Updated: Jul 9, 2020

I unearthed my old grad school poet’s notebook this morning. Cracking the cover, I found a sheaf of paper that held several iterations of a poem (c. ’00) I remember sweating over for months. My handwritten revisions scrawled on the printed pages a glimpse into the mind of a young, hungry, hopelessly romantic, and obsessive poet trying to find “the thread,” as William Stafford writes impeccably about in his poem The way it is. I’m emotional here, finding these artifacts of myself, and re-discovering Mr. Stafford’s poem. So much time has passed in the last 15 years. So much life. Love. Loss. I’m amazed, heartbroken, grateful, and open-armed for today, and the rest of the days that I’m given while on this planet. I may be a little older, but thankfully I’m still hungry, just as hopelessly romantic, and (slightly) less obsessive. And I guess that’s the point. Somehow, I’ve managed to hold the thread. 

Whether or not the poem has done the same (let alone found the thread the first place) is another story. Anyhow, I thought I’d share the finished (as it were) piece with you.

I

Exhaled from routine like birth into warm water I cannot see where I’ve been. Trying to climb from here the trees reach their nimble fingers & arms & backs & roots accept me. Hold my weight & rock me as I climb. They won’t break as I won’t break. There is always energy in the tree and myself. A will to stand.

Into the tree I am absorbed & moved with the xylem & phloem & I can see with leaf-eyes & feel with bark skin & intercambial intuition & my feet are warm & moist in the summer & cool & dry in the winter.

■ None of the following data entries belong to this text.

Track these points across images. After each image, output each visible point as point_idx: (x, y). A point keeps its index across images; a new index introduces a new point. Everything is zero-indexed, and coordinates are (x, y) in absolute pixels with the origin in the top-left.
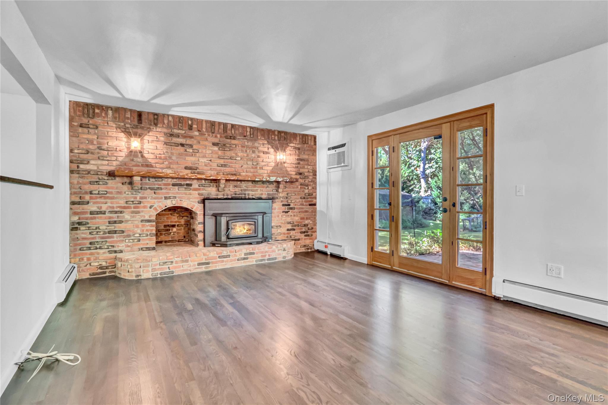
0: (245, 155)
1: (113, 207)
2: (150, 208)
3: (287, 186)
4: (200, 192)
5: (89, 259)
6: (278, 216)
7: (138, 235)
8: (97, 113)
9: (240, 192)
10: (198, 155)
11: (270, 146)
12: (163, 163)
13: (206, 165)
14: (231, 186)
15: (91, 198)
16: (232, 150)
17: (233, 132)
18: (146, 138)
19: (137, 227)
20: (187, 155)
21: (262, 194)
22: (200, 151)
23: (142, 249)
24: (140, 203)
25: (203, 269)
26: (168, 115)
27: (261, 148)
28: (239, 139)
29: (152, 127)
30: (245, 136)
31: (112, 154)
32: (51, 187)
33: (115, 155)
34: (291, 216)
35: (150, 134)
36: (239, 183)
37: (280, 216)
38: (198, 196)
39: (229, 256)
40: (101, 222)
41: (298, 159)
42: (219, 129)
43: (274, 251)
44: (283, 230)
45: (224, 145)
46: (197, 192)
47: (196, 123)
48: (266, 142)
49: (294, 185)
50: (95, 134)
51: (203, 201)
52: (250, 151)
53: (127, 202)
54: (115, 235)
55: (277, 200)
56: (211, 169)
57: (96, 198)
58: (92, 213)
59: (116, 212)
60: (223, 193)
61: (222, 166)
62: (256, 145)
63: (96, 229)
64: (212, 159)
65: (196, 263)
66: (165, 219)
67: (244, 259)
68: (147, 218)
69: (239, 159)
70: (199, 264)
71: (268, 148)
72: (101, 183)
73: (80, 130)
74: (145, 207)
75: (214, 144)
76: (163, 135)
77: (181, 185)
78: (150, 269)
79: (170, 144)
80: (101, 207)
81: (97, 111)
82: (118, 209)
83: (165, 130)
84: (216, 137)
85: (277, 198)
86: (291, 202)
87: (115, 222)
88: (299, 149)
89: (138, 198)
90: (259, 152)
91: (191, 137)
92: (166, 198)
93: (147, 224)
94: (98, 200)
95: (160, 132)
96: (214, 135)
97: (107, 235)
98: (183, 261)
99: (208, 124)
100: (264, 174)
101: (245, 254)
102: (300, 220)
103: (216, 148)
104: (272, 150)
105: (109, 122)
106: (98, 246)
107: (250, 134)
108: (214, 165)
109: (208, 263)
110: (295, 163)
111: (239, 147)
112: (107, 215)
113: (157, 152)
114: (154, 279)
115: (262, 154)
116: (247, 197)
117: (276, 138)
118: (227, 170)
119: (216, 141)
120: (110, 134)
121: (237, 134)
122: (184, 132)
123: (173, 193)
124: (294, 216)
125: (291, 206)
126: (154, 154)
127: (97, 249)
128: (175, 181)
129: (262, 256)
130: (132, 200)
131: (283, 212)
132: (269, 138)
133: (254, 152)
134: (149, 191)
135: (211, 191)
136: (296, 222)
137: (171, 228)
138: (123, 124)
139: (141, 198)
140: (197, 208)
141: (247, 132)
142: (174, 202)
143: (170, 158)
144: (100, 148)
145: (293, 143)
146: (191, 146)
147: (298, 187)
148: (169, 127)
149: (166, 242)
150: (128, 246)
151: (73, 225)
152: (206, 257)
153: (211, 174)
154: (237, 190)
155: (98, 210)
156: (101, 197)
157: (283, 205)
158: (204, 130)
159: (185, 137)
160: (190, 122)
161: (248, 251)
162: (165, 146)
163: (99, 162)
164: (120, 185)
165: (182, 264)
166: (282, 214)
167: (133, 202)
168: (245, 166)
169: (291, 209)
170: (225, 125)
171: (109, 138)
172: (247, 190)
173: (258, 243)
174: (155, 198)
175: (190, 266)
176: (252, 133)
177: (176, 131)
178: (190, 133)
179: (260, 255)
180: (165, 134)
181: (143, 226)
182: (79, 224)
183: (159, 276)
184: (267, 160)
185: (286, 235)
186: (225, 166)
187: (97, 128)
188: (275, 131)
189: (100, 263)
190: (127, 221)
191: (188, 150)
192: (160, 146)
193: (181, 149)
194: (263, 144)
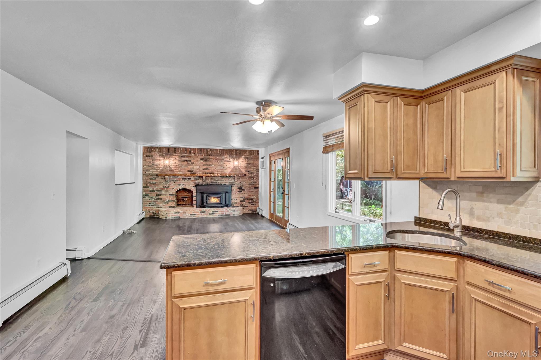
0: (217, 163)
1: (158, 189)
2: (173, 189)
3: (240, 178)
4: (194, 182)
5: (149, 210)
6: (235, 194)
7: (168, 201)
8: (152, 150)
9: (214, 181)
10: (193, 165)
11: (230, 158)
12: (178, 169)
13: (197, 169)
14: (210, 179)
15: (150, 185)
16: (210, 161)
17: (211, 152)
18: (171, 159)
19: (167, 197)
20: (188, 165)
21: (226, 183)
22: (194, 163)
23: (169, 207)
24: (168, 187)
25: (193, 217)
26: (180, 148)
27: (226, 159)
28: (213, 155)
29: (173, 154)
30: (217, 154)
31: (158, 166)
32: (134, 183)
33: (159, 167)
34: (243, 194)
35: (173, 157)
36: (214, 177)
37: (236, 194)
38: (193, 184)
39: (205, 212)
40: (154, 195)
41: (247, 164)
42: (204, 152)
43: (228, 211)
44: (238, 201)
45: (206, 159)
46: (193, 182)
47: (193, 150)
48: (228, 156)
49: (245, 177)
50: (152, 159)
51: (196, 186)
52: (219, 161)
53: (163, 186)
54: (159, 200)
55: (234, 186)
56: (200, 171)
57: (152, 185)
58: (150, 191)
59: (159, 191)
60: (205, 182)
61: (205, 169)
62: (223, 158)
63: (152, 198)
64: (200, 166)
65: (190, 214)
66: (182, 194)
67: (212, 214)
68: (171, 193)
69: (214, 165)
70: (191, 215)
71: (230, 159)
72: (153, 179)
73: (146, 158)
74: (170, 189)
75: (201, 159)
76: (178, 157)
77: (186, 179)
78: (170, 215)
79: (181, 161)
80: (154, 189)
81: (152, 149)
82: (160, 190)
83: (179, 155)
84: (202, 155)
85: (235, 184)
86: (243, 187)
87: (159, 195)
88: (248, 158)
89: (168, 185)
90: (224, 161)
91: (191, 157)
92: (179, 185)
93: (171, 196)
94: (153, 186)
95: (177, 156)
96: (201, 155)
97: (156, 200)
98: (184, 213)
99: (198, 150)
100: (227, 172)
101: (213, 212)
102: (248, 196)
103: (202, 161)
104: (231, 160)
105: (157, 154)
106: (152, 205)
107: (220, 153)
108: (201, 169)
109: (195, 215)
110: (245, 166)
111: (214, 159)
112: (156, 192)
113: (176, 165)
114: (172, 219)
115: (226, 162)
116: (218, 184)
117: (234, 153)
118: (208, 171)
119: (202, 157)
120: (157, 158)
121: (213, 153)
122: (187, 155)
123: (182, 183)
124: (245, 194)
125: (243, 189)
126: (174, 165)
127: (152, 206)
128: (183, 177)
129: (222, 213)
130: (165, 186)
131: (238, 192)
132: (230, 154)
133: (222, 161)
134: (172, 181)
135: (200, 181)
136: (246, 197)
137: (185, 198)
138: (162, 154)
139: (169, 185)
140: (193, 189)
141: (218, 151)
142: (183, 187)
143: (181, 167)
144: (153, 165)
145: (244, 155)
146: (190, 161)
147: (247, 179)
148: (181, 153)
149: (182, 205)
150: (164, 205)
151: (144, 196)
152: (194, 212)
153: (200, 173)
154: (213, 181)
155: (152, 190)
156: (153, 185)
157: (238, 188)
158: (197, 153)
159: (188, 157)
160: (190, 150)
161: (214, 210)
162: (179, 162)
163: (153, 170)
164: (161, 179)
165: (183, 214)
166: (237, 192)
167: (166, 186)
168: (217, 169)
169: (243, 190)
170: (207, 149)
171: (157, 160)
172: (218, 180)
173: (222, 207)
174: (174, 185)
175: (187, 215)
176: (220, 152)
177: (184, 155)
178: (190, 155)
179: (221, 213)
180: (179, 156)
181: (170, 197)
182: (146, 195)
183: (174, 218)
184: (229, 165)
185: (240, 204)
186: (207, 169)
187: (152, 156)
188: (233, 150)
189: (153, 212)
190: (163, 195)
191: (189, 163)
192: (177, 162)
193: (186, 163)
194: (227, 157)
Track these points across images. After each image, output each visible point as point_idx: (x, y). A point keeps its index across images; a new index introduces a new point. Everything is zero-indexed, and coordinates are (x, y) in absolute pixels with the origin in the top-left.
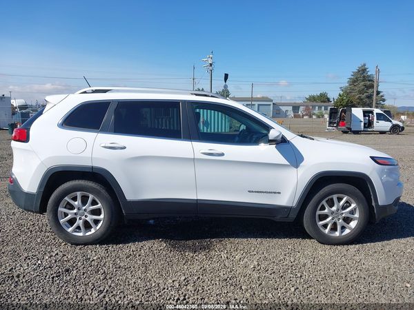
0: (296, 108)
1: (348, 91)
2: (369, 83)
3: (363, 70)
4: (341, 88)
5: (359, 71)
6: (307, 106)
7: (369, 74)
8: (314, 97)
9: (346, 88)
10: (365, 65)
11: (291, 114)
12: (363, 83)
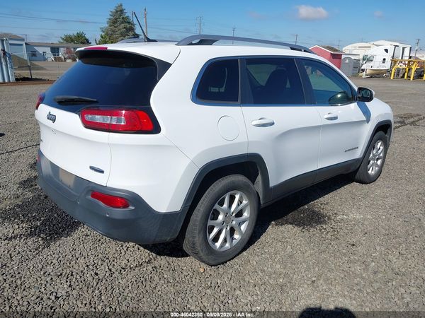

I will stand when I climb on my father’s shoulders or my mother’s fierce love & leap for the ring of blue sky over a field of yellow wheat & valleys of wild craning sunflower necks with their collective corolla-eyed sun-mane as they face the sun until it goes down. II

Without fail I will swing on those rings over the river that grew to swallow towns & fill harbors with driftwood & dreams & styrofoam & people who could not hold on & now float & twirl in the eddys roiling off upstream rocks to the harbor (always back to the harbor). A meromixis. Our bi-annual aqueous rotation from sediment to surface. We hold on though, for all we’re worth in spite of ourselves.  III

Steam that rises from super-hot lava super-cools in saltwater forming islands that can only serve as places to stand or tie off our boats while we bob & glass the horizon for any signs of life & look at our broken oars with longing & angst that we weren’t better prepared & all of the focus in the world isn’t making me feel as though I’ll sustain the black clouds that are passing to the north of us drawing cloud buckets of ocean to distill & carry & deposit on parched, thirsty Mid-Western ground. We’re all so miraculously connected. IV

Through the course of a sunrise the philosophies of a full coffee pot & a yawning stretch make sense. The front door starts the deer from their beds, flagging through swale, slow bounding into the stand of hardwoods east of the house like a list of poems I have yet to write. Familiar & unrecognizable people mouth silent words & then disappear into a lingering sense that something important happened while I slept.